Task details:
Print only the lines below, from the very first to the one containing "During the coordinated", exactly as they stand. Do not print pictures.

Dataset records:
#####
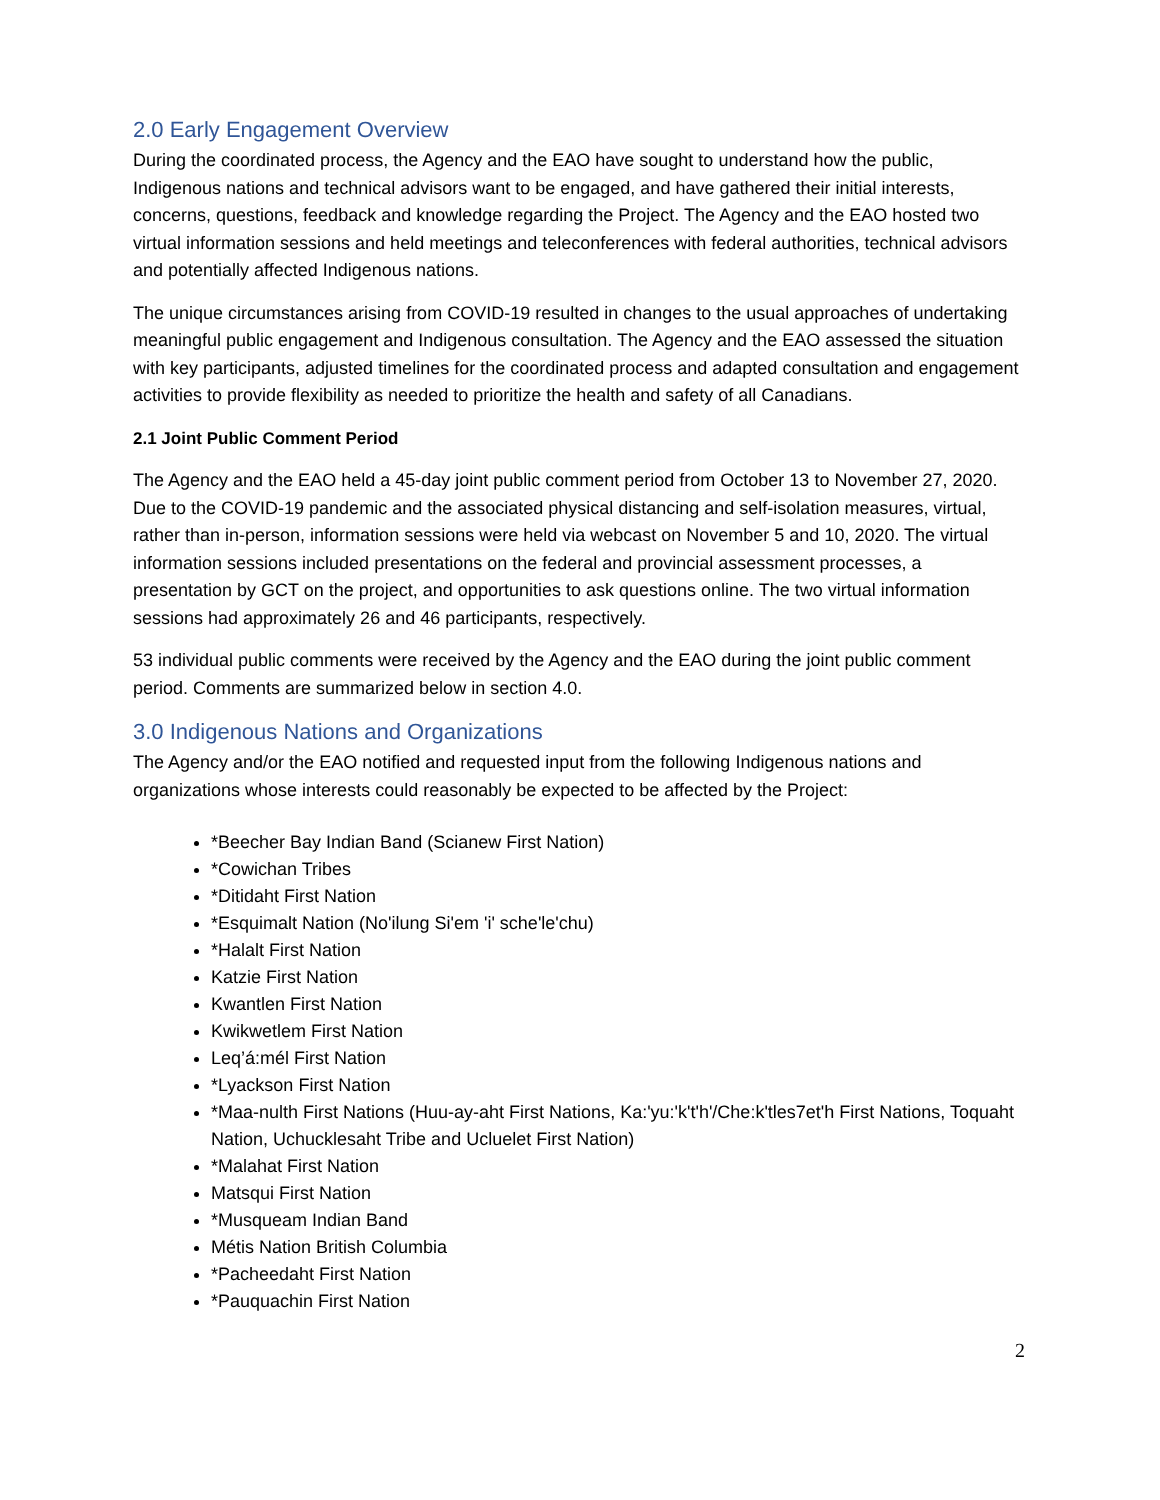2.0 Early Engagement Overview
During the coordinated process, the Agency and the EAO have sought to understand how the public, Indigenous nations and technical advisors want to be engaged, and have gathered their initial interests, concerns, questions, feedback and knowledge regarding the Project. The Agency and the EAO hosted two virtual information sessions and held meetings and teleconferences with federal authorities, technical advisors and potentially affected Indigenous nations.
The unique circumstances arising from COVID-19 resulted in changes to the usual approaches of undertaking meaningful public engagement and Indigenous consultation. The Agency and the EAO assessed the situation with key participants, adjusted timelines for the coordinated process and adapted consultation and engagement activities to provide flexibility as needed to prioritize the health and safety of all Canadians.
2.1 Joint Public Comment Period
The Agency and the EAO held a 45-day joint public comment period from October 13 to November 27, 2020. Due to the COVID-19 pandemic and the associated physical distancing and self-isolation measures, virtual, rather than in-person, information sessions were held via webcast on November 5 and 10, 2020. The virtual information sessions included presentations on the federal and provincial assessment processes, a presentation by GCT on the project, and opportunities to ask questions online. The two virtual information sessions had approximately 26 and 46 participants, respectively.
53 individual public comments were received by the Agency and the EAO during the joint public comment period. Comments are summarized below in section 4.0.
3.0 Indigenous Nations and Organizations
The Agency and/or the EAO notified and requested input from the following Indigenous nations and organizations whose interests could reasonably be expected to be affected by the Project:
*Beecher Bay Indian Band (Scianew First Nation)
*Cowichan Tribes
*Ditidaht First Nation
*Esquimalt Nation (No'ilung Si'em 'i' sche'le'chu)
*Halalt First Nation
Katzie First Nation
Kwantlen First Nation
Kwikwetlem First Nation
Leq’á:mél First Nation
*Lyackson First Nation
*Maa-nulth First Nations (Huu-ay-aht First Nations, Ka:'yu:'k't'h'/Che:k'tles7et'h First Nations, Toquaht Nation, Uchucklesaht Tribe and Ucluelet First Nation)
*Malahat First Nation
Matsqui First Nation
*Musqueam Indian Band
Métis Nation British Columbia
*Pacheedaht First Nation
*Pauquachin First Nation
2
#####
Reply to the exercise:
2.0 Early Engagement Overview
During the coordinated process, the Agency and the EAO have sought to understand how the public, Indigenous nations and technical advisors want to be engaged, and have gathered their initial interests, concerns, questions, feedback and knowledge regarding the Project. The Agency and the EAO hosted two virtual information sessions and held meetings and teleconferences with federal authorities, technical advisors and potentially affected Indigenous nations.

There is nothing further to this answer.